This Nonsense about Social Security That Many Are Propagating
Posted by Bharat
It’s old news that Social Security is unsustainable. In fact, I myself made a post about it last December.
According to Glenn Greenwald though, this is all a big lie concocted by right-wingers and neo-liberals to “slash entitlement benefits for ordinary Americans.” Earlier criticizing Martha Raddatz in the 2nd presidential debate for her wording of a question about SS, he stated “That social security is “going broke” – a core premise of her question – is, to put it as generously as possible, a claim that is dubious in the extreme.”
He then cites a passage from David Cay Johnston stating:
Which federal program took in more than it spent last year, added $95 billion to its surplus and lifted 20 million Americans of all ages out of poverty ()?
Why, Social Security, of course, which ended 2011 with a $2.7 trillion surplus.
That surplus is almost twice the $1.4 trillion collected in personal and corporate income taxes last year. And it is projected to go on growing until 2021, the year the youngest Baby Boomers turn 67 and qualify for full old-age benefits.
Well, I have a great idea. Why don’t we take Greenwald’s own method, that of examining premises and assumptions, and apply it to what he and Johnston have said about Social Security?
There is no lockbox. There is no treasure chest lying somewhere in Washington with a bunch of surplus money from SS laying around, ready to be used. Yet Greenwald and Johnston are operating on the assumption that there in fact is.
When Social Security earns a surplus, the money is used to buy government bonds, i.e., loaned to the government.
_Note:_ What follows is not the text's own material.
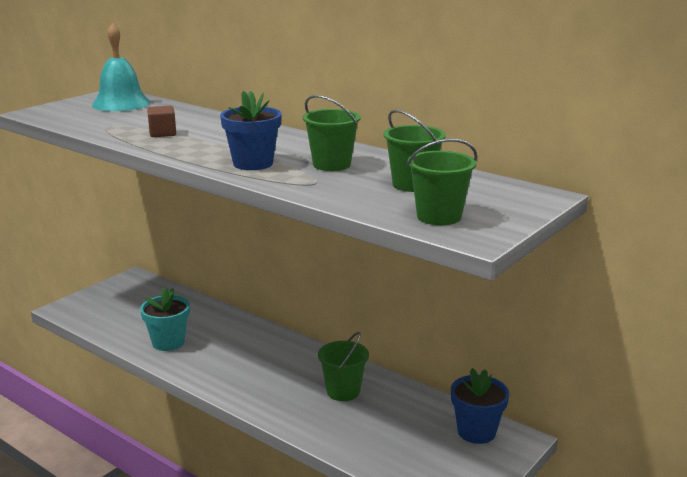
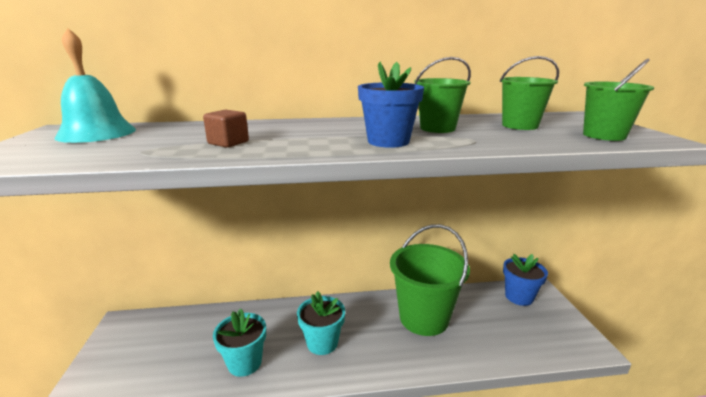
camera: 45 degrees left, 0 degrees up
(234, 360) = (322, 343): none -> turquoise flower pot
(343, 391) = (424, 318): green bucket -> green bucket, size x1.80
The government owes this money to SS and pays interest year after year. Interest paid from the government to SS above what SS needs for its expenditures are reinvested in government bonds. This is not a lockbox; this is an IOU.
Social Security’s income is derived in two ways, from payroll taxes and from the above mentioned interest payments from the federal government. If for some reason, interest payments and taxes are not enough to cover the program’s required expenditures, SS will be forced to call upon the federal government for some of its $2.7 trillion back.
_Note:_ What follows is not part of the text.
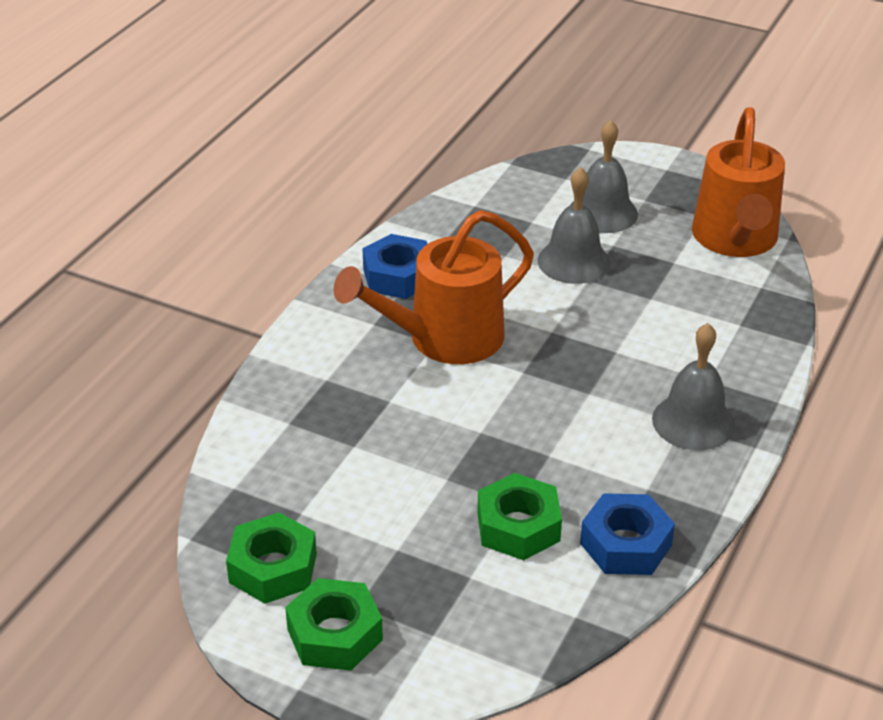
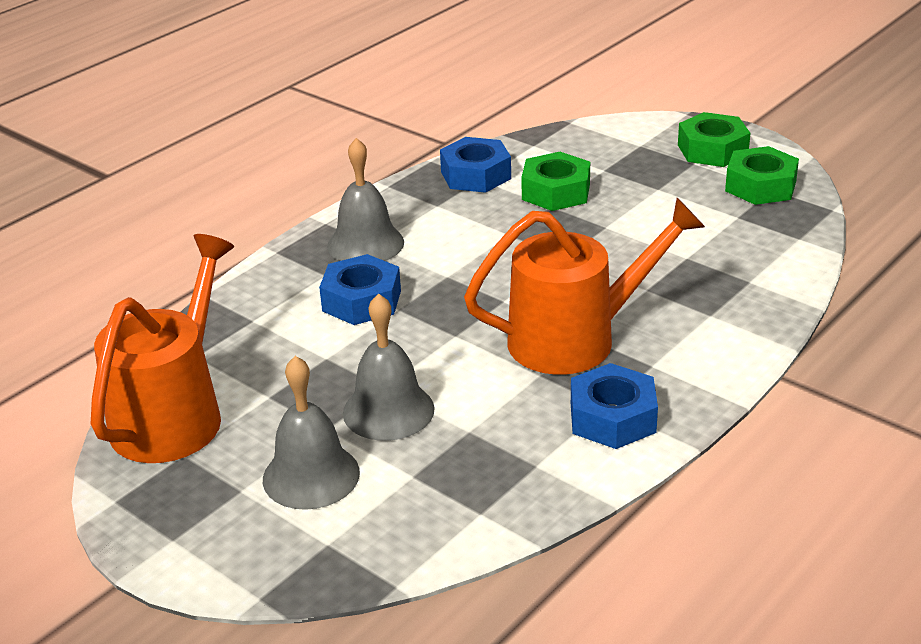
camera: 165 degrees left, 5 degrees down
(655, 354) = (361, 301): none -> blue nut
But the government doesn’t have this money. It, too, derives its income in several ways. It can tax, borrow or print. Taxes are already not enough to cover government expenditures. The federal government currently borrows nearly 40 cents for every dollar it spends.
The current state of SS is that in 2010, its expenditures started exceeding non-interest income. In other words, interest income is starting to play a larger and larger role. The federal government is being relied on more and more to pay this expanding interest income.
In 2010, this deficit of non-interest income v. expenditures was $49 billion. It is projected to be about $66 billion from 2012 to 2018, and then shoot up tremendously.
How is the government going to pay all this money? Well, it’s going to have to borrow even more than it does now. And paying off a credit card with another credit card simply isn’t sustainable.
I may have set up a straw man in claiming Johnston and Greenwald are “operating on the assumption” that there is a lockbox. Nothing is mentioned by Greenwald to change my opinion regarding him, but after re-reading Johnston’s post, there are a few statements he makes that point out he does understand how the surplus is funded. However, I do stand by my reply below in the comments that is he understating the problem.